TEXTO EXTRAÍDO
****************
Campinas, SP, 30 (AE) -Os funcionários públicos municipais de Campinas ameaçam entrar em greve na próxima semana caso a prefeitura não atenda as reivindicações da categoria, que pede a demissão de todos os servidores comissionados e redução dos contratos terceirizados. Com as medidas, os trabalhadores acreditam que seria possível diminuir as despesas e evitar o parcelamento de salários, como quer o prefeito Chico Amaral (PPB).
A proposta de greve será votada em assembléia na terça-feira (03). "A prefeitura está interessada apenas em defender o parcelamento de salários e não dá atenção às nossas propostas", disse o diretor do sindicato dos servidores públicos, Fábio Custódio. Segundo ele, se permanecer o impasse, os servidores estão dispostos a parar. Seria a terceira greve da categoria esse ano.
****************
ATIVIDADE A
Segundo a notícia sobre os servidores municipais de Campinas, em que dia a proposta de greve será votada em assembleia?
ATIVIDADE B
Prossiga a notícia sobre a ameaça de greve dos servidores de Campinas a partir da última frase apresentada.
****************
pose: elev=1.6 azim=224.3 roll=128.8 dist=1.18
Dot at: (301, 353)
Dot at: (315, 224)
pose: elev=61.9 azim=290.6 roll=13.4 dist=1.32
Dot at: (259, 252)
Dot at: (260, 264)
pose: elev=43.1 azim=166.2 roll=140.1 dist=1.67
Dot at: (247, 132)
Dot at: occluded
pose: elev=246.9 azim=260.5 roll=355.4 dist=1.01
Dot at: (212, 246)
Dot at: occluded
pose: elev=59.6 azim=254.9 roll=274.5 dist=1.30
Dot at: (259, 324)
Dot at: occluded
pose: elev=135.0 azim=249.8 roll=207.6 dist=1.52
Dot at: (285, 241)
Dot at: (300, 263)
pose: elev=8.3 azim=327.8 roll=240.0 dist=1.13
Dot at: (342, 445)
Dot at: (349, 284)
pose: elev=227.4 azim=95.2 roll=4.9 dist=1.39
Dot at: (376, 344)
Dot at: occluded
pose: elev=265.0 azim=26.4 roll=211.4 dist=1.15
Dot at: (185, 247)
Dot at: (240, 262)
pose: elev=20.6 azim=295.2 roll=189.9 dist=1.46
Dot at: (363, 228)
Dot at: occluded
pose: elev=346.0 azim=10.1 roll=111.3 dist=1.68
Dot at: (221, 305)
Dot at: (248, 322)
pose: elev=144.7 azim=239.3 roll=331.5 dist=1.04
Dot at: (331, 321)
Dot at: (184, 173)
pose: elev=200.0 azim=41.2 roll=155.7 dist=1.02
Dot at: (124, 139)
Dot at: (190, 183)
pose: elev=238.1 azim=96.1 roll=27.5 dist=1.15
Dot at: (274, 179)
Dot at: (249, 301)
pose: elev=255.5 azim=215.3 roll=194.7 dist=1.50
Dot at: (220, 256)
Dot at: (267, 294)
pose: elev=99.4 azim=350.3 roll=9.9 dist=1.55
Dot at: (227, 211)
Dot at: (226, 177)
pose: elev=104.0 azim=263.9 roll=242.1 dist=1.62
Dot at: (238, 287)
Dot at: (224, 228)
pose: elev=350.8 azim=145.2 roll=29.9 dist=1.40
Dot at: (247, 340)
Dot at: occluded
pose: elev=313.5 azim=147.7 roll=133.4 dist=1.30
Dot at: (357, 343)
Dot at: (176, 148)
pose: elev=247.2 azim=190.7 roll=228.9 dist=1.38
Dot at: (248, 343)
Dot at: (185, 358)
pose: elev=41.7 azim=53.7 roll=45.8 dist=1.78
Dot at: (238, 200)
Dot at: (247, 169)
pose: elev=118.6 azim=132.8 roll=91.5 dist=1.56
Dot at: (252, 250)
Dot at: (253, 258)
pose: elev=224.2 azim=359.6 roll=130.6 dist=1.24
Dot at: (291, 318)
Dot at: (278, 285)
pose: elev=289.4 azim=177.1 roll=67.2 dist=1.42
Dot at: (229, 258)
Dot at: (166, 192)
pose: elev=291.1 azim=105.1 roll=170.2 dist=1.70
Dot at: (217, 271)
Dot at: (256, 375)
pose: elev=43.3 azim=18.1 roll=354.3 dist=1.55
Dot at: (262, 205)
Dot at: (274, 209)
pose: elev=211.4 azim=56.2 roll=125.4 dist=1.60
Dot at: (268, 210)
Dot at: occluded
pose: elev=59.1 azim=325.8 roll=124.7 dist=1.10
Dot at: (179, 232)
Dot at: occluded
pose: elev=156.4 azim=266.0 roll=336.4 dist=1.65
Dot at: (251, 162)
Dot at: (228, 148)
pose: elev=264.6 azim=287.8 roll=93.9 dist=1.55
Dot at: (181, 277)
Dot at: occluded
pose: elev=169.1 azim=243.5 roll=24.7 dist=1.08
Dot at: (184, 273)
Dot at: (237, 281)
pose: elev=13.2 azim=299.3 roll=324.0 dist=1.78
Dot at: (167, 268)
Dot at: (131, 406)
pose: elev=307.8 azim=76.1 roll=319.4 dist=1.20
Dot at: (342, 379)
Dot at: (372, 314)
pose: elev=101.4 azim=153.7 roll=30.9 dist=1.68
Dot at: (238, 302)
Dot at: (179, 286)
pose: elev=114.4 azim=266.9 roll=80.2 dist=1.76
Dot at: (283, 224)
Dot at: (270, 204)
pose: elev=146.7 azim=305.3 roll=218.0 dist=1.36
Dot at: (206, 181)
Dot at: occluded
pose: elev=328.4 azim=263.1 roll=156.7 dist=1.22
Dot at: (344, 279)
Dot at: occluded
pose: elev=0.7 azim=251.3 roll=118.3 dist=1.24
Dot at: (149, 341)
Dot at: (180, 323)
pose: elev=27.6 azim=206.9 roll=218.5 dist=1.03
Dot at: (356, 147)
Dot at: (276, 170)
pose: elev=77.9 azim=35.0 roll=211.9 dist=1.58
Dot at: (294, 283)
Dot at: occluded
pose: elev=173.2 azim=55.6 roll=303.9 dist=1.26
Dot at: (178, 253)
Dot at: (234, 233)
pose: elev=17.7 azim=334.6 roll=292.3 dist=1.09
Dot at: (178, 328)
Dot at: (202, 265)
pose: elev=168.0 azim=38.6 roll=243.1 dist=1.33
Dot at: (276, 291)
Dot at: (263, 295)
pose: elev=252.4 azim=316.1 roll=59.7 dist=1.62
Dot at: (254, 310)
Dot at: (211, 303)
****************
RESPOSTA A
Na terça-feira (03).

RESPOSTA B
Na quinta-feira (29), o prefeito anunciou, pela quarta vez consecutiva, o parcelamento dos salários dos 14 mil servidores e quatro mil aposentados e pensionistas. Hoje receberam salário integral apenas os que ganham até R$ 500,00, mesmo valor pago aos demais funcionários. O parcelamento atingiu o prefeito e os secretários municipais.
A medida foi adotada em razão da crise financeira que a prefeitura atravessa. Segundo Amaral, para pagar a primeira parcela dos salários a administração municipal desembolsou R$ 9 2 milhões, o que representa 33% do valor total da folha. A Segunda e última parcela deverá ser paga no dia 13, garantiu o prefeito. O déficit mensal, que vinha se mantendo na casa dos R$ 17 milhões, segundo o prefeito subiu nos últimos dois meses. A receita registrada em junho foi de R$ 28 mulhões, enquanto o normal seria pelo menos R$ 32 milhões. "Estamos registrando uma queda acentuada na arrecadação. Segundo o diretor do Sindicato, se a prefeitura acatasse a proposta dos servidores, haveria uma economia mensal de R$ 5,2 milhões.